Surana: Ein großes und erfolgreiches Projekt, das wir jetzt abgeschlossen haben, ist die Modernisierung der Methodik für Marathi als Zweitsprache und die Standardisierung der sechs Sprachniveaus. Obwohl diese indoeuropäische Sprache von mehr als 80 Millionen Menschen vor allem in Indien gesprochen wird, wurde sie bislang mit veralteten Mitteln und Methoden gelehrt. Wir haben unser methodisches Know-how aus Deutsch als Fremdsprache (DaF) ins Spiel gebracht und mithilfe von Marathi-Experten für jedes Niveau modernes Lehrmaterial entwickelt. Indien ist ein polyglottes Land, aber die methodisch-didaktische Entwicklung der indischen Sprachen als Zweit- und Fremdsprachen ist überfällig. —

Literarische Beziehungen zwischen Deutschland und Brasilien

Prof. Dr. Paulo Astor Soethe, Universidade Federal do Paraná (UFPR) in Curitiba, Brasilien/ Grimm-Preis 2015, DAAD-Alumnus

Herr Professor Astor Soethe, welche Bedeutung hat die deutsche Sprache für die Kultur­geschichte Brasiliens?

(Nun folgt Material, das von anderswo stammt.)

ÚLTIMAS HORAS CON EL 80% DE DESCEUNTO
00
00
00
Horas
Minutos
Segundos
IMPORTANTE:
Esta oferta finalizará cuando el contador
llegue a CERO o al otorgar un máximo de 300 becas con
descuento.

Soethe: Deutsch war lange eine brasilianische Sprache, denn seit Anfang des 19. Jahrhunderts sind Hunderttausende Deutsche ins Land ein­gewandert. Sechs Millionen Brasilianerinnen und Brasilianer haben Deutsche unter ihren Vorfahren. Literarische Beziehungen zwischen beiden Ländern sind mein Forschungsschwerpunkt.

An welchem Projekt arbeiten Sie zurzeit?

Soethe: Bis 1937, als die deutsche Sprache im Zuge einer strikten Nationalisierungspolitik verboten wurde, gab es mehrere Hundert ­brasilianische Zeitungen und Zeitschriften, die auf Deutsch erschienen. Viele von ihnen be­teiligten sich intensiv an den politischen Debatten ihrer Zeit, etwa über die Abschaffung der Sklaverei. Die Texte sind von großem Interesse für die Forschung, aber auch für die Öffent­lichkeit. Die UFPR arbeitet zusammen mit zwei weiteren brasilianischen Bundesuniversitäten – der Universidade Federal do Rio Grande do Sul in Porto Alegre und der Universidade Federal Fluminense in Niterói – sowie unter anderem den Universitäten Tübingen und Bielefeld daran, diese historischen Dokumente zu erschließen und digital zu präsentieren. 2024 sollen viele Dokumente online gestellt werden.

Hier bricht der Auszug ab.